Perez to miss British GP after positive Covid-19 test
Racing Point Formula One team driver Sergio Perez will miss the weekend's British Grand Prix after testing positive for Covid-19, Formula One said on Thursday.
Perez and some of his Racing Point team mates were self-isolating ahead of the race at Silverstone after the Mexican driver's initial test came back as inconclusive.
“Following today's announcement that Sergio Perez of the BWT Racing Point Formula 1 Team produced an inconclusive test result for Covid-19 ... the FIA and Formula 1 can now confirm that the result of his re-test is positive,” F1 said.
“Perez has entered self-quarantine in accordance with the instructions of the relevant public health authorities, and will continue to follow the procedure mandated by those authorities.”
Racing Point said Perez, who is the first driver to test positive since the season restarted this month, was “physically well and in good spirits” and that a reserve driver would take his place.
“Our intention is to race two cars on Sunday,” the team said in a statement. “We will communicate the next steps for our British Grand Prix weekend in due course.”
Practice for the British Grand Prix, the fourth round of the Formula One season, starts on Friday.
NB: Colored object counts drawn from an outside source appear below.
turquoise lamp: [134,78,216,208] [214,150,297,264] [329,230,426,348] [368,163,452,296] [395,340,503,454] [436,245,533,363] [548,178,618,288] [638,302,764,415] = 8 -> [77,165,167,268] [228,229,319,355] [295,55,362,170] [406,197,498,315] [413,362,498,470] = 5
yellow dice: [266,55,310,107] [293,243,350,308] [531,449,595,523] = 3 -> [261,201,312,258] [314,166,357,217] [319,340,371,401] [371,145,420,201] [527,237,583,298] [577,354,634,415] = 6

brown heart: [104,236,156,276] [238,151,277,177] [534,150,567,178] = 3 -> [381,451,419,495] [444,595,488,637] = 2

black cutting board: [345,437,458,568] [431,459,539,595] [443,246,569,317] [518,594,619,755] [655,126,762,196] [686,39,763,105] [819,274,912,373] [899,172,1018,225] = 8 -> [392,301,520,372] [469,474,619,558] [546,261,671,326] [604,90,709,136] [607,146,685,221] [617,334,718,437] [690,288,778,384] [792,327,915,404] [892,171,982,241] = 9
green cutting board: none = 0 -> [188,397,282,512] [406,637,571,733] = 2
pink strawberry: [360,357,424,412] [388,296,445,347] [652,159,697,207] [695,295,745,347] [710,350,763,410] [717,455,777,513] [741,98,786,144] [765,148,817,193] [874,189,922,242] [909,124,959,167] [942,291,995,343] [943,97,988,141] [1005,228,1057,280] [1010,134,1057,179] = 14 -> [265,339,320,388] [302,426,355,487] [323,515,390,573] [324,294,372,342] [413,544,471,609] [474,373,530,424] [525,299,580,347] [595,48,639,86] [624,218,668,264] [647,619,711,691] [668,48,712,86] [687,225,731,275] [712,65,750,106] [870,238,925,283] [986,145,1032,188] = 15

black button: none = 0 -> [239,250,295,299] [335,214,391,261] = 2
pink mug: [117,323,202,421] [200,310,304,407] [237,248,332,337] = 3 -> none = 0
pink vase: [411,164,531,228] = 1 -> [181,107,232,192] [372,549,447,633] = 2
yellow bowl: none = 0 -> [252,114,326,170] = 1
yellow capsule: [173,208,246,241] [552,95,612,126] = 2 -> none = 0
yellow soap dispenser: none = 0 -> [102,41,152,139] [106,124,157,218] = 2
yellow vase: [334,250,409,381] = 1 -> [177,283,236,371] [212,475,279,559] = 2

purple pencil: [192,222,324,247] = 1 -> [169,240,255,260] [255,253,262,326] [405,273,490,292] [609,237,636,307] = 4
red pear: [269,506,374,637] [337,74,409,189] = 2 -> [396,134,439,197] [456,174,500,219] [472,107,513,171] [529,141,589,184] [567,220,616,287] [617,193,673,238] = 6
Racing Point share reserve drivers with engine supplier Mercedes, who have Belgian Stoffel Vandoorne and Mexican Esteban Gutierrez available.
A spokesperson for Silverstone-based Racing Point said earlier that Perez, who was not at the circuit, had not been back to Mexico since he last raced in Hungary on July 19.
He said a small group of team members who had come into contact with the driver were also self-isolating and being retested.
Perez had been due to attend a video news conference with team mate Lance Stroll at the circuit but the Canadian faced questions alone.
Formula One has started its delayed season without spectators and under carefully controlled conditions, with teams operating in “bubbles” and all employees and those with access to the paddock tested every five days.
The sport had reported only two positive results, neither involving people who attended races, from more than 15,000 tests carried out from June 26 to July 23.
Formula One chairman Chase Carey said before the start of the season that the sport would not cancel a race even if a driver returned a positive test.
“We encourage teams to have procedures in place so if an individual has to be put in quarantine, we have the ability to quarantine them at a hotel and to replace that individual,” he said then.
The original season-opener in Melbourne in March was cancelled after a McLaren employee tested positive before the track action had started.